Point FelaTab at a real public table and get zero shot predictions on CPU. Uses the self contained loader and in context predict path in ../modeling.py.

Steps

  1. Install the pinned requirements (CPU PyTorch + scikit-learn for the example datasets):

    pip install -r requirements.txt
    
  2. Run. The model files ship in the parent directory, so the default --weights points there:

    python run.py                       # small int8 tier, breast cancer classification
    python run.py --tier big            # the 411.9M flagship
    python run.py --dataset wine --bag 8   # with inference time bagging
    

Load from Python

from modeling import load_model, predict, predict_bagged

# tier = "small" (dim512, ~51.6M) or "big" (dim1024, ~411.9M). The loader auto detects
# the int8 bundle and dequantizes it, so you always get a plain fp32 model.
model = load_model("/path/to/repo_dir", tier="small")   # or a HF repo id, or a .safetensors path

# classification: Xtr/ytr are the support rows (your labelled examples), Xte the query rows
probs = predict(model, Xtr, ytr, Xte, task="classification", n_classes=3)   # [n_query, 3]

# regression: returns (mean, std) error bars in the original label units
mean, std = predict(model, Xtr, ytr, Xte, task="regression")

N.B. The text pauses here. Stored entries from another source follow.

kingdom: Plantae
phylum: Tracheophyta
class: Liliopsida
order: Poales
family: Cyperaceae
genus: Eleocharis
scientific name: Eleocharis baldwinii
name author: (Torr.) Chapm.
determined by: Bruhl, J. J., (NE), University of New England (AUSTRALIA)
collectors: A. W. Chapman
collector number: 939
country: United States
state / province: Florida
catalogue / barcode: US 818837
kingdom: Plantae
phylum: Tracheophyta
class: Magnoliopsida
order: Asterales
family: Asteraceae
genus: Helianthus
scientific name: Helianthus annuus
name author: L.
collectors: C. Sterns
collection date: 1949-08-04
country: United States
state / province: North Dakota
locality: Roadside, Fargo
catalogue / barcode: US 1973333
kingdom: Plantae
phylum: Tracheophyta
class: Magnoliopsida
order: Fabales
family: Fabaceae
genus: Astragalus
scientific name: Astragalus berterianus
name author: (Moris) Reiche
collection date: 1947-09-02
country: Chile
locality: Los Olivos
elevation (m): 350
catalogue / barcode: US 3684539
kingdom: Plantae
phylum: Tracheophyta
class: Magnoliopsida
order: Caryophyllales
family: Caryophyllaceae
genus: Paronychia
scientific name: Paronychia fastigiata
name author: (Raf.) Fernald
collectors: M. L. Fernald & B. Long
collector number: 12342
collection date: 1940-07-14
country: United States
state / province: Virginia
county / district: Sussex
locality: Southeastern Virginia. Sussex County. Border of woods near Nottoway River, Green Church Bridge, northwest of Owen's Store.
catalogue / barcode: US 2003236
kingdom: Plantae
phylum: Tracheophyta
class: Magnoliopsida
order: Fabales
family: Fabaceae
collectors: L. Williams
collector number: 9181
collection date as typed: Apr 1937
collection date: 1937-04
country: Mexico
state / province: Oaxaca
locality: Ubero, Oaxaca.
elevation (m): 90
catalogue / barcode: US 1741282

# optional: inference time bagging lifts classification a little (no retraining)
probs = predict_bagged(model, Xtr, ytr, Xte, task="classification", n_classes=3, n_bag=16)

There is no per table training. The support rows and query rows are packed into one sequence and run through the model in a single forward pass; the query predictions come out calibrated. See the model card for the honest measured numbers, the regression caveat, and the intended use.